Ezequiel y el Segundo Isaías no ahorraron esfuerzos para que el pueblo mantuviera viva la fe en el Dios de la Promesa y la esperanza de una restauración en la propia tierra: Por eso Ezequiel intentó presentar un extenso programa de reconstrucción del Templo, del culto (Ez 40,46) y del propio Estado con sus límites y con distribución de tierra (Ez 47,13-48,29). El jefe de la nueva tierra no sería más un rey, sino un príncipe (Ez 48,21ss).


En el exilio reafirmaron la identidad israelita mediante algunas prácticas culturales y religiosas, como la circuncisión, la observancia del sábado y de la ley mosaica. El referente no era más el Templo, sino el Libro de la Ley, las escrituras sagradas. Ellas eran anunciadas principalmente por los profetas del exilio, Ezequiel y el Segundo Isaías (Is 40-55). La "religión del Libro" fue tomando importancia cada vez mayor en el exilio; en él surgieron muchos escritos y otros fueron reescritos. Los exiliados mantuvieron viva la fe por las oraciones litúrgicas, oraciones y cánticos, aunque no consiguieron olvidar a Sión (Sal 137). Conservaron la firme esperanza de retornar a ella, pues Dios la había prometido a ellos, que se consideraban descendientes de Abrahán (Gn 12,7). Isaías vio el retorno del exilio como un nuevo éxodo en cuyo desierto habría abundancia de agua y toda especie de plantas (Is 41,18-20).


La Torá de Moisés

Los exiliados, lejos de la tierra, buscaron solidificar su identidad por medio de algunas prácticas que ya existían entre ellos antes del exilio y que perduran hasta hoy: la circuncisión, la observancia del sábado, las normas alimenticias y, fundamentalmente, la lectura de la Ley de Moisés a Torá. Esos signos externos los identificaban ante los otros pueblos.


- No más el culto, sino la Palabra

Antes del exilio eran los sacerdotes quienes congregaban al pueblo alrededor del culto en el Templo de Jerusalén. Ahora, en el exilio, son principalmente los profetas Ezequiel y el Segundo Isaías los referentes para el pueblo. Ezequiel gozaba de gran reputación (Ez 33,30ss; 14,1) Y reunía al pueblo alrededor de la Palabra, en pequeños grupos en su casa (Ez 3,23-24; 8,1). Los profetas animaban a las familias reflexionando con ellas sobre la Palabra de una forma libre y espontánea. Tal vez fuese en la forma de círculos bíblicos, como sucede hoy en nuestras comunidades. Es muy probable que, de la experiencia de reunirse en casas de familia, poco a poco el espacio quedó estrecho y surgió la necesidad de reservar un lugar mayor y específico para las reuniones de la comunidad, lo que había dado inicio a la sinagoga.
________
**Actividades:**
1) ¿Qué prácticas usaron los exiliados para solidificar su identidad, según el apartado «La Torá de Moisés» del texto sobre el exilio?
2) En el texto sobre el exilio, ¿cómo vio Isaías el retorno del exilio?
3) Prosigue el texto sobre el exilio de Israel a partir de su última oración.

**Datos recopilados:**
________
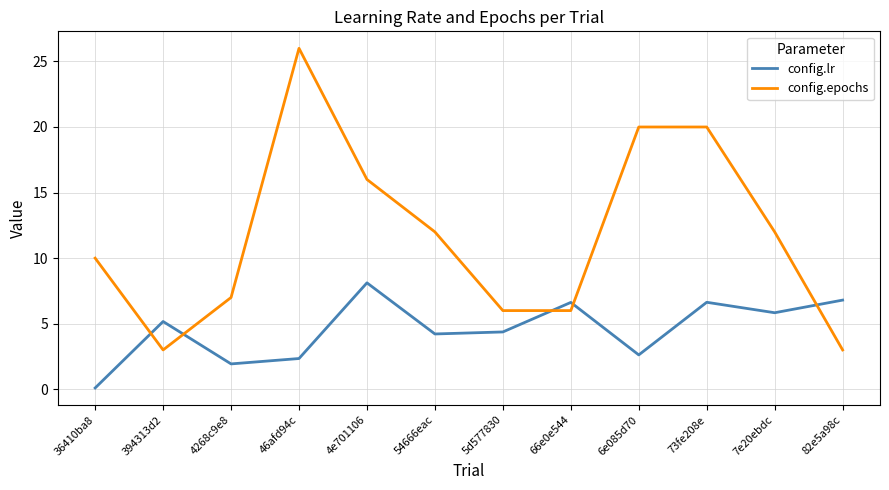

Reading left to right, what are all the values shown in this chart?

config.lr: 0.1	5.2	1.9	2.3	8.1	4.2	4.4	6.6	2.6	6.6	5.8	6.8
config.epochs: 10.0	3.0	7.0	26.0	16.0	12.0	6.0	6.0	20.0	20.0	12.0	3.0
________
**Resultados por tarea:**
1)
- La circuncisión
- La observancia del sábado
- Las normas alimenticias
- La lectura de la Ley de Moisés o Torá

2) Como un nuevo éxodo en cuyo desierto habría abundancia de agua y toda especie de plantas.

3)
- Sinagoga: la casa de la asamblea del pueblo judío

La palabra sinagoga es de origen griego y significa "asamblea"; en hebreo Beit Knésset (casa de la asamblea). No sabemos cuándo y dónde tuvo inicio la primera sinagoga judía. Algunos estudiosos dicen que fue en el tiempo entre, el Edicto de Ciro (538 a.C.) y la llegada del gobernador Nehemías a Judá (445 a.C.). Lo cierto es que su propagación entre los judíos fue rápida, sobre todo en la diáspora, esto es, en las comunidades judías que estaban esparcidas fuera de su tierra.


En Egipto la sinagoga es conocida ya en el siglo III a.c., lo que lleva a pensar que surgió mucho antes de la destrucción del segundo templo, en el año 70 d. C. Se cree que tanto en Egipto como en Babilonia, en Persia y en otros lugares, ya se desarrollaba en ella el culto religioso, porque el templo quedaba muy distante. Para la mayoría de los judíos de la diáspora era imposible ir a Jerusalén varias veces al año para las celebraciones de las fiestas religiosas. La sinagoga continúa siendo hasta hoy el lugar por excelencia de la reunión de los judíos y mucho contribuye para consolidar sus tradiciones religiosas y culturales. En los grandes centros urbanos es posible encontrar más de una.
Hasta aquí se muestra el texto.